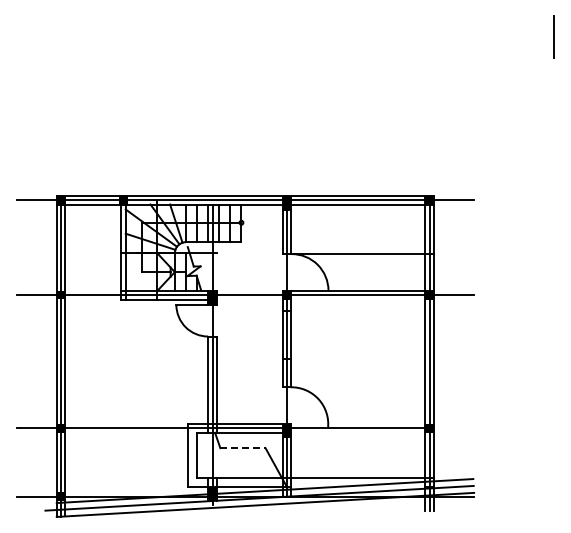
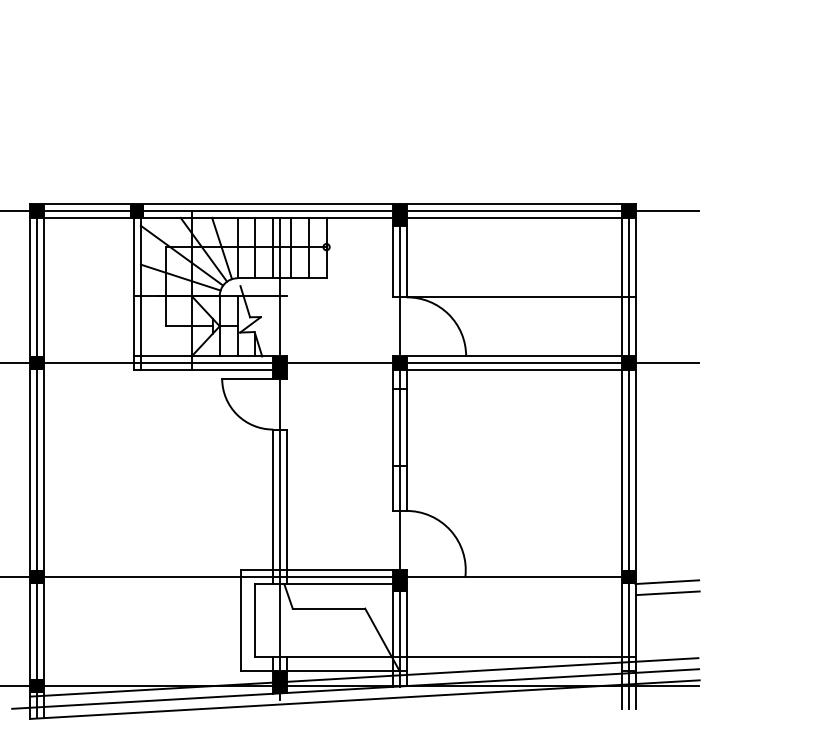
line: (358, 299) -> (514, 370), added
line: (453, 431) -> (666, 581), added
line: (454, 438) -> (668, 593), added
line: (242, 448) -> (328, 609), dashed -> solid

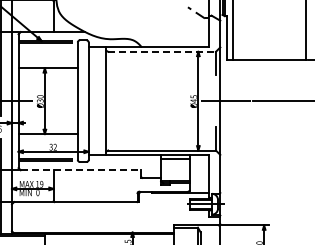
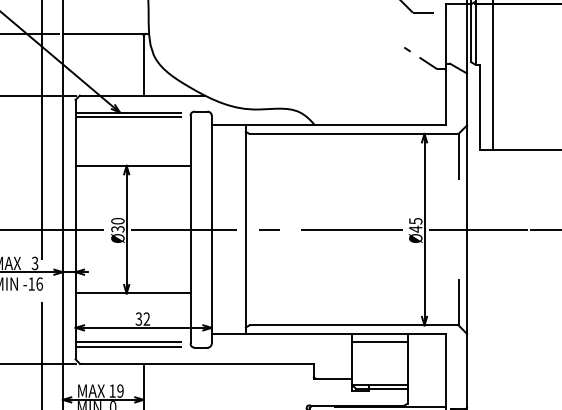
line: (162, 51) -> (354, 133), dashed -> solid
line: (117, 101) -> (267, 230), added
line: (81, 170) -> (197, 364), dashed -> solid

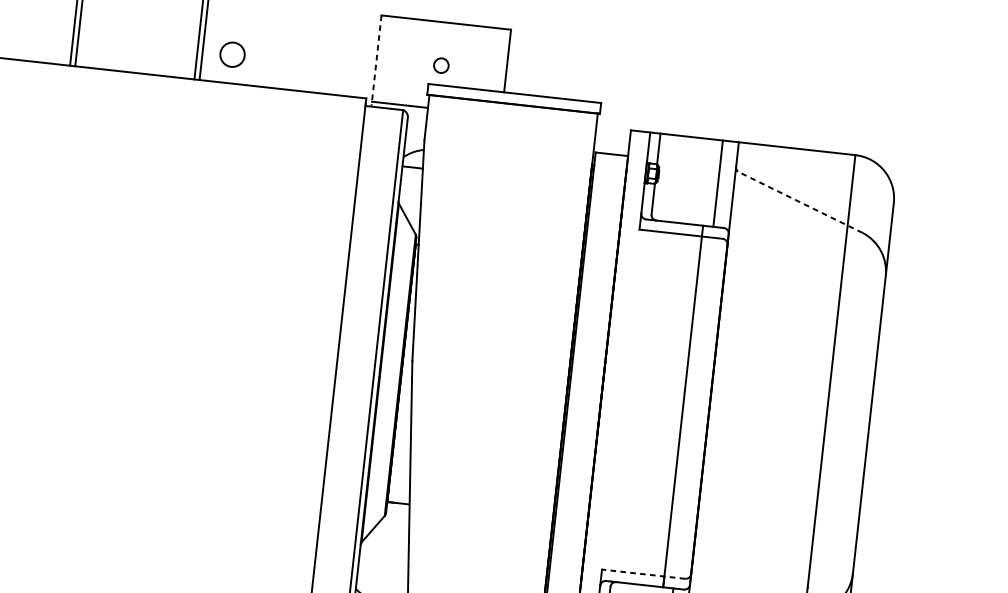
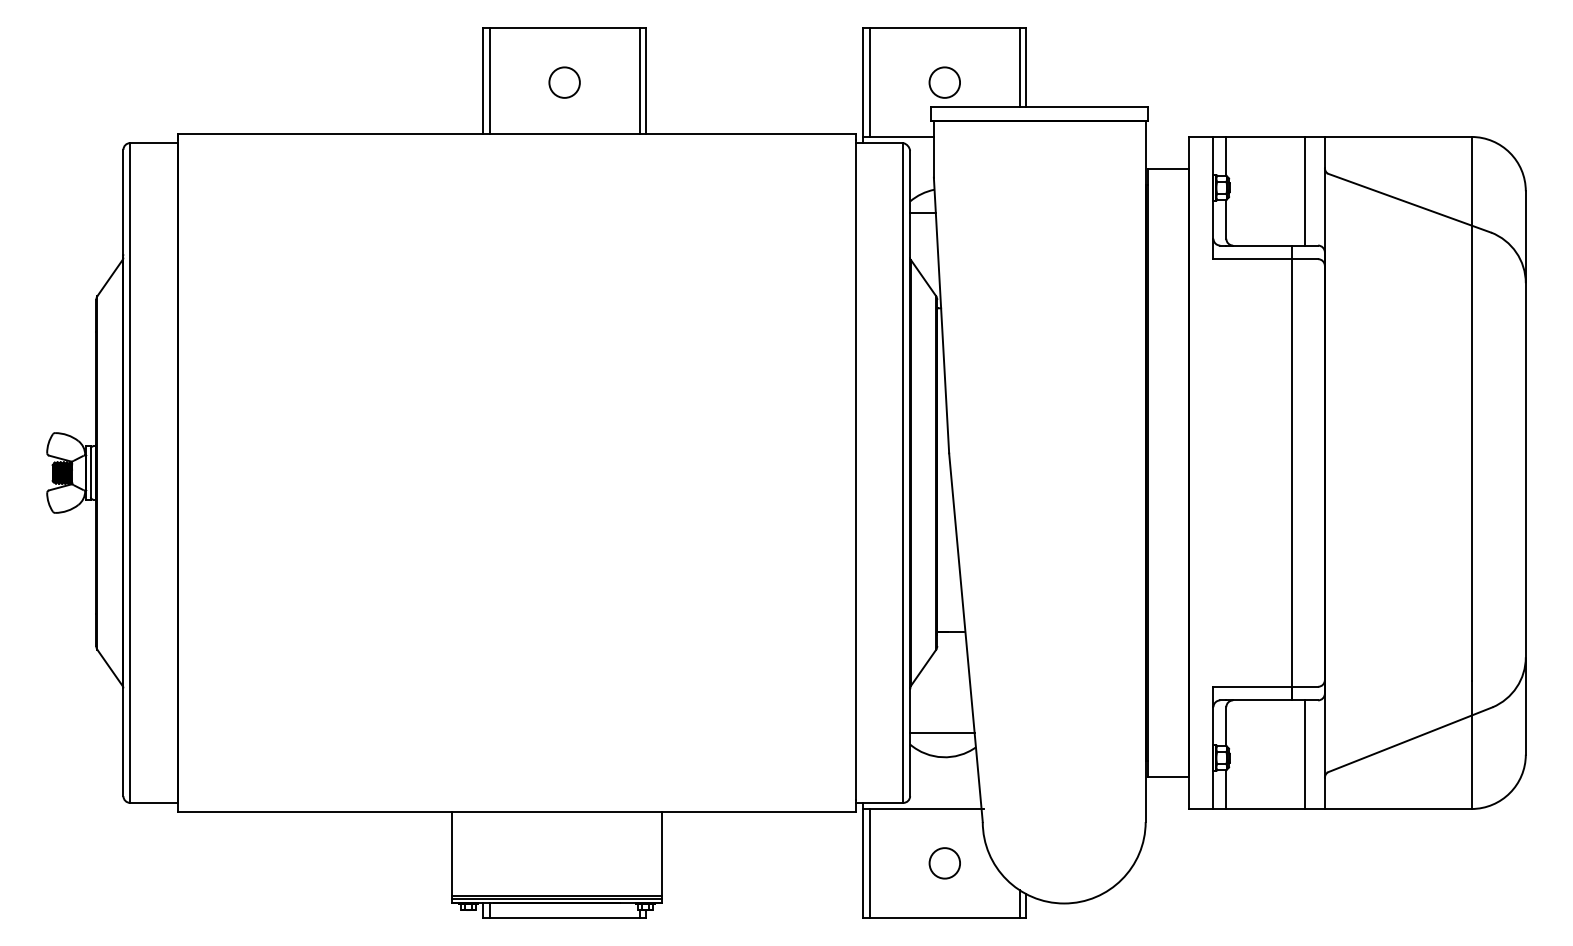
circle: (232, 54) -> (564, 82), moved
line: (381, 59) -> (869, 82), added
line: (502, 60) -> (1019, 67), added
line: (376, 61) -> (863, 86), dashed -> solid
circle: (441, 65) -> (944, 82), size x1.67
line: (800, 202) -> (1409, 203), dashed -> solid
line: (643, 573) -> (1265, 686), dashed -> solid
line: (382, 582) -> (942, 732), added

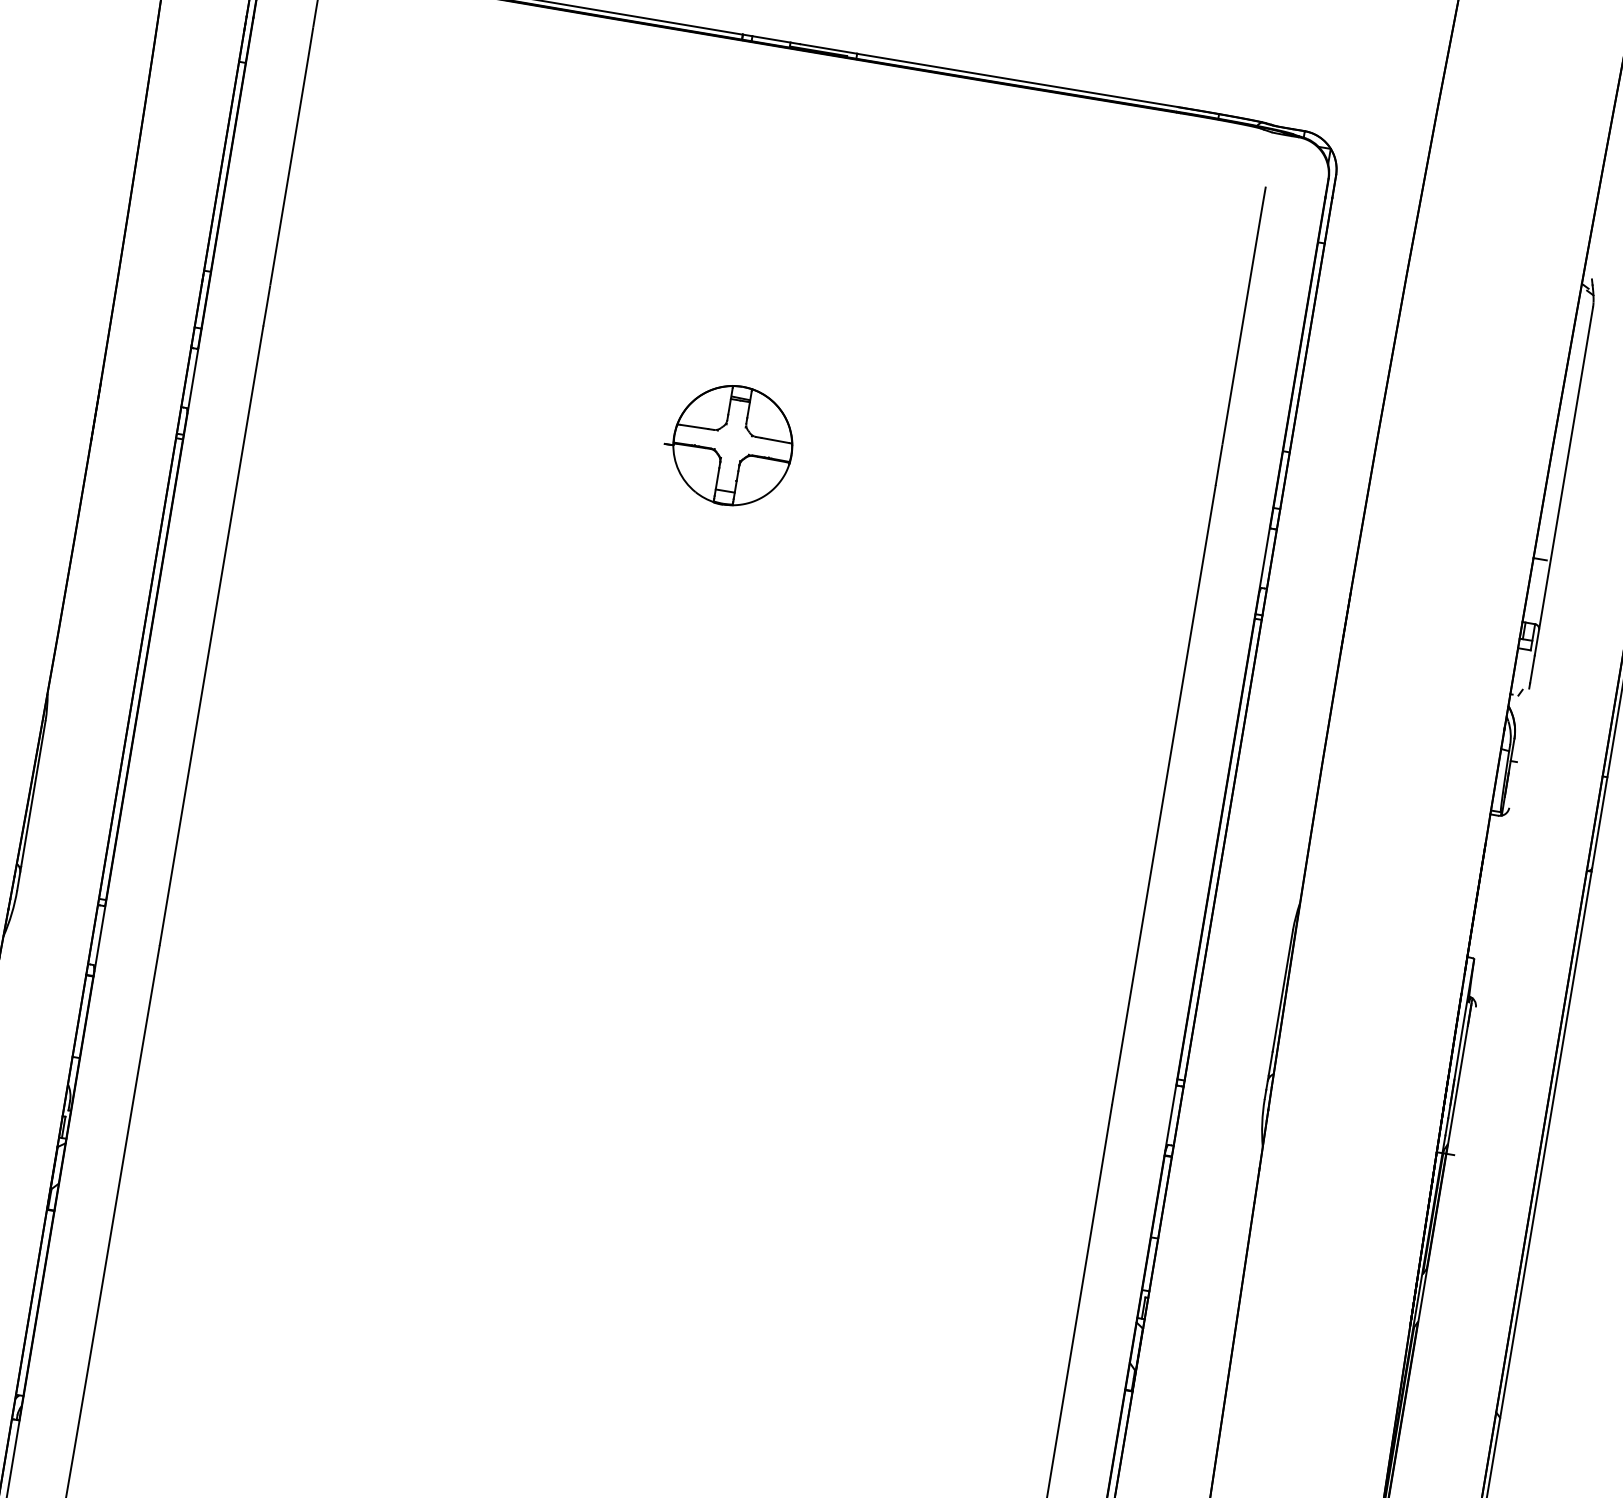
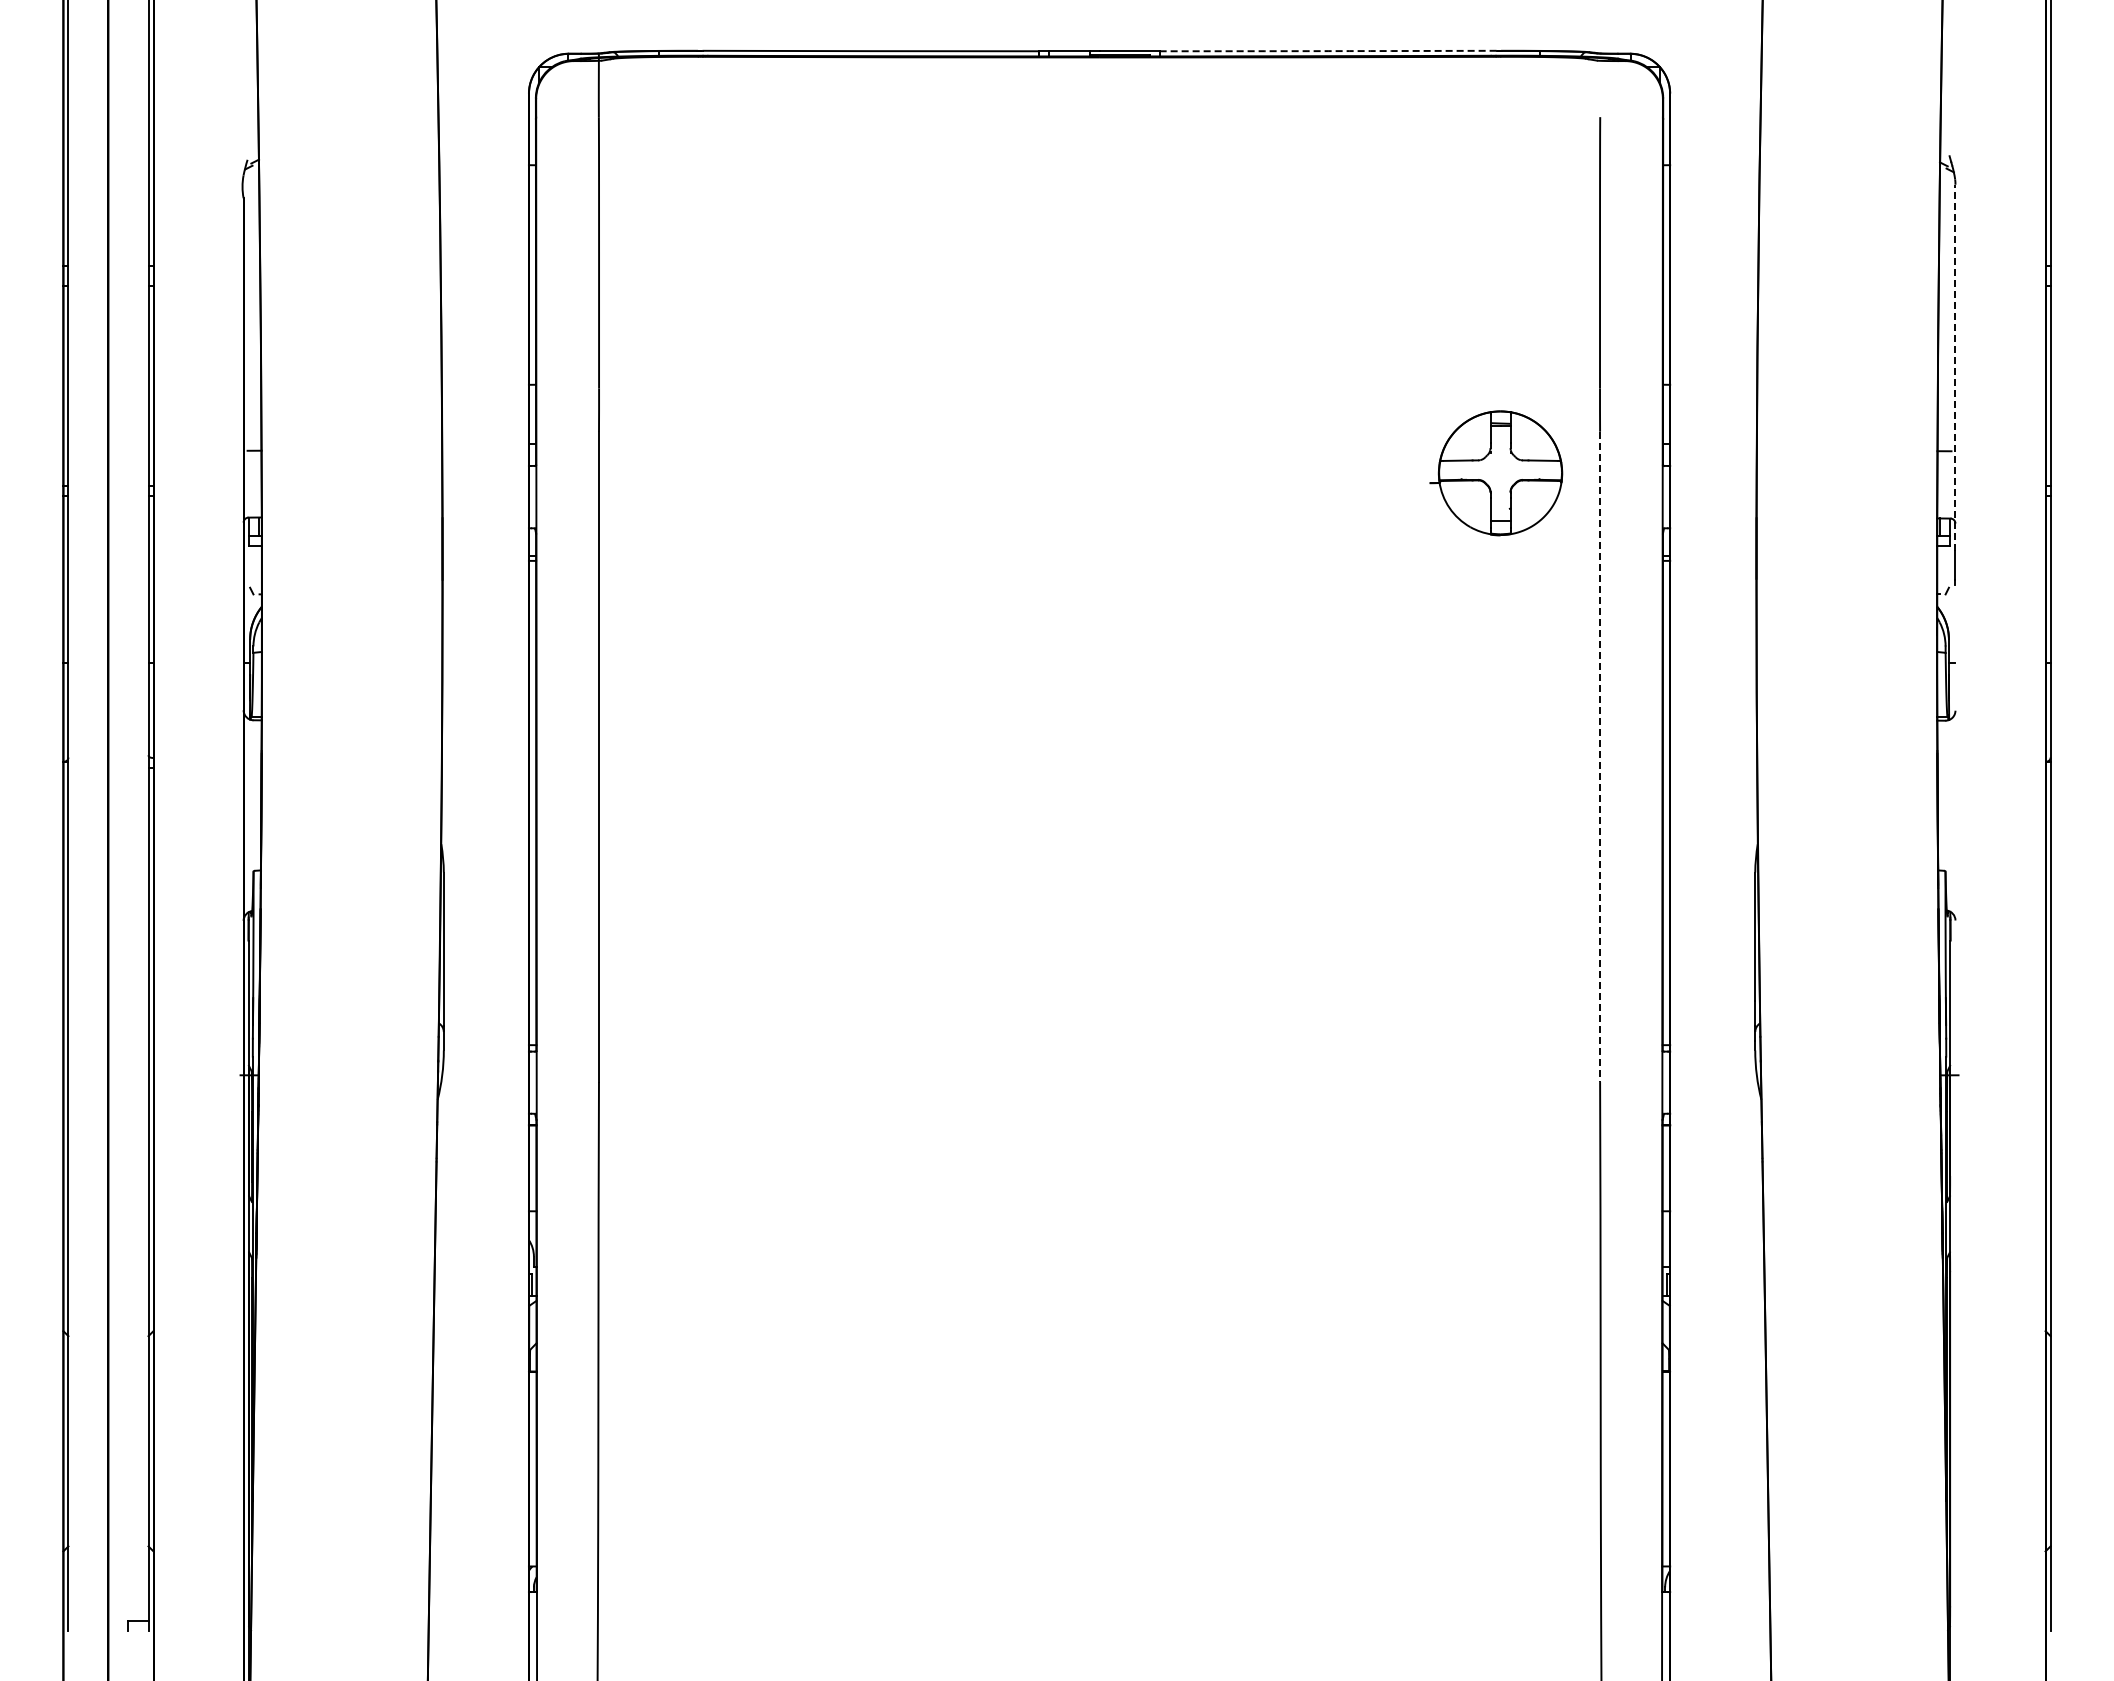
arc: (1017, 80) -> (1328, 51), solid -> dashed
part: (728, 445) -> (1496, 473), moved
line: (1563, 481) -> (1955, 367), solid -> dashed
line: (1164, 795) -> (1600, 757), solid -> dashed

::::::::::

Problem to solve: Without any pictures, retype the records above exactly.

Solution for this exercise:
line: (358, 299) -> (514, 370), added
line: (453, 431) -> (666, 581), added
line: (454, 438) -> (668, 593), added
line: (242, 448) -> (328, 609), dashed -> solid

line: (162, 51) -> (354, 133), dashed -> solid
line: (117, 101) -> (267, 230), added
line: (81, 170) -> (197, 364), dashed -> solid

circle: (232, 54) -> (564, 82), moved
line: (381, 59) -> (869, 82), added
line: (502, 60) -> (1019, 67), added
line: (376, 61) -> (863, 86), dashed -> solid
circle: (441, 65) -> (944, 82), size x1.67
line: (800, 202) -> (1409, 203), dashed -> solid
line: (643, 573) -> (1265, 686), dashed -> solid
line: (382, 582) -> (942, 732), added

arc: (1017, 80) -> (1328, 51), solid -> dashed
part: (728, 445) -> (1496, 473), moved
line: (1563, 481) -> (1955, 367), solid -> dashed
line: (1164, 795) -> (1600, 757), solid -> dashed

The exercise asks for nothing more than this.